You can calculate with columns of a Pandas dataframes.
```python
import numpy as np
import pandas as pd
from rormula import Arithmetic

df = pd.DataFrame(
data=np.random.random((100, 3)), columns=["alpha", "beta", "gamma"]
)
s = "beta*alpha - 1 + 2^beta + alpha / gamma"
rormula = Arithmetic(s, "s")
df_ror = rormula.eval_asdf(df.copy())
pd_s = f's={s.replace("^", "**")}'
assert df_ror.shape == (100, 4)
assert np.allclose(df_ror, df.eval(pd_s))
```
To evaluate a string as data frame there is
`Arithmetic.eval_asdf` which puts the result into your input dataframe.
`Arithmetic.eval` returns the column as 2d-Numpy array with 1 column. In contrast to
`pd.DataFrame.eval` the method `Arithmetic.eval` does not execute any Python code but understands
a list of predefined operators. Besides the usual suspects such as `+`, `-`, and `^` the operators contain
a conditioned restriction. You can use a comparison operator like `==` which compares float values with
a tolerance. The result of `==` is internally a list of indices that can be used to reduce the columns with `|`, see
the following example.
```python
data = np.ones((100, 3))
data[5, :] = 2.5
data[7, :] = 2.5
df = pd.DataFrame(data=data, columns=["alpha", "beta", "gamma"])
s = "beta|alpha==2.5"
rormula = Arithmetic(s, s)
res = rormula.eval_asdf(df)
assert res.shape == (2, 1)
assert np.allclose(res, 2.5)
print(res)
```
The output is
```
reduced
0 2.5
1 2.5
```
Since the resulting dataframe has less rows than the input dataframe, the result is a new dataframe with a single column.

## Contribute

To run the tests, you need to have [Rust](https://www.rust-lang.org/tools/install) installed.

### Python Tests

1. Go to the directory of the Python package
```
cd rormula
```
2. Install dev dependencies via
```
pip install -r requirements-dev.txt
```
3. Create a development build of Rormula
```
maturin develop --release
```
4. Run
```
python test/test.py
```

### Rust Tests
Run
```
cargo test
```
from the project's root.

## Rough Time Measurements
We compare the Rormula to the well-established and way more mature package [Formulaic](https://github.com/matthewwardrop/formulaic).
The [tests](rormula/test/test_wilkinson.py) create a formula in Wilkinson notation and sample 100 random data points.

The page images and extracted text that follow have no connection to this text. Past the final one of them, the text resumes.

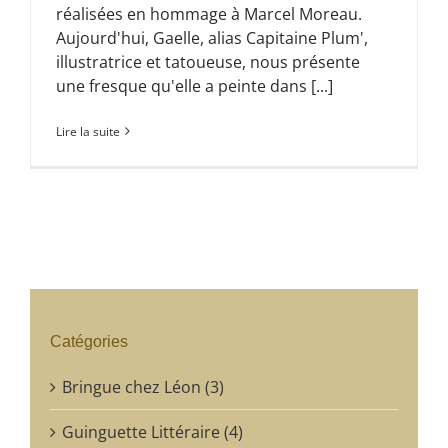
réalisées en hommage à Marcel Moreau.
Aujourd'hui, Gaelle, alias Capitaine Plum',
illustratrice et tatoueuse, nous présente
une fresque qu'elle a peinte dans [...]
Lire la suite
Catégories
Bringue chez Léon (3)
Guinguette Littéraire (4)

The output on my machine is
```
- test just numerical 100 rows
Rormula took 0.0009s
Rormula asdf took 0.0213s
Formulaic took 0.1193s
- test numerical and categorical 100 rows
Rormula took 0.0032s
Rormula asdf took 0.0149s
Formulaic took 0.1705s
- test just numerical 100000 rows
Rormula took 0.2240s
Rormula asdf took 0.2895s
Formulaic took 0.2300s
```
For the first and forth lines that start with `Rormula took`, we have separated categorical and numerical data beforehand.
For the result in the second and fifth lines that start with `Rormula asdf took`, we pass and receive pandas dataframes.
The time is measured for 100 applications of the formula. We used a small data set with 100 rows. For more rows, e.g., 10k+, formulaic becomes competitive and better.

## Profiling
We use [Counts](https://github.com/nnethercote/counts/) for profiling Rust code.

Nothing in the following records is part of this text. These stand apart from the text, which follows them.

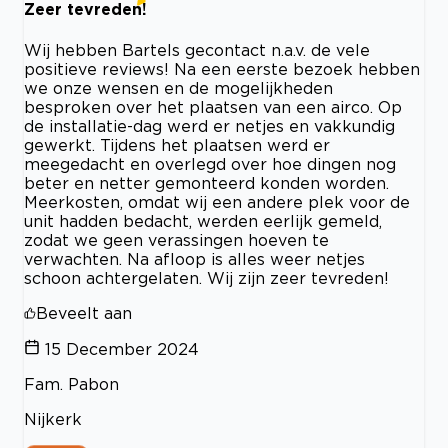
Zeer tevreden!
Wij hebben Bartels gecontact n.a.v. de vele
positieve reviews! Na een eerste bezoek hebben
we onze wensen en de mogelijkheden
besproken over het plaatsen van een airco. Op
de installatie-dag werd er netjes en vakkundig
gewerkt. Tijdens het plaatsen werd er
meegedacht en overlegd over hoe dingen nog
beter en netter gemonteerd konden worden.
Meerkosten, omdat wij een andere plek voor de
unit hadden bedacht, werden eerlijk gemeld,
zodat we geen verassingen hoeven te
verwachten. Na afloop is alles weer netjes
schoon achtergelaten. Wij zijn zeer tevreden!
Beveelt aan
15 December 2024
Fam. Pabon
Nijkerk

To run profiling one can use
```
maturin develop --release --features print_timings
python test/test_wilkinson.py 2> counts.txt
counts -i -e counts.txt
```
see [`rormula/profile.sh`](rormula/profile.sh).
To profile other specific parts of the Rust-code use the `timing!`-macro.
```rust
let res = timing!(some_calculation(), "name of some calculation");
```
Note that running in profiling mode makes the whole program slower and the time measurements of the section above will not hold anymore.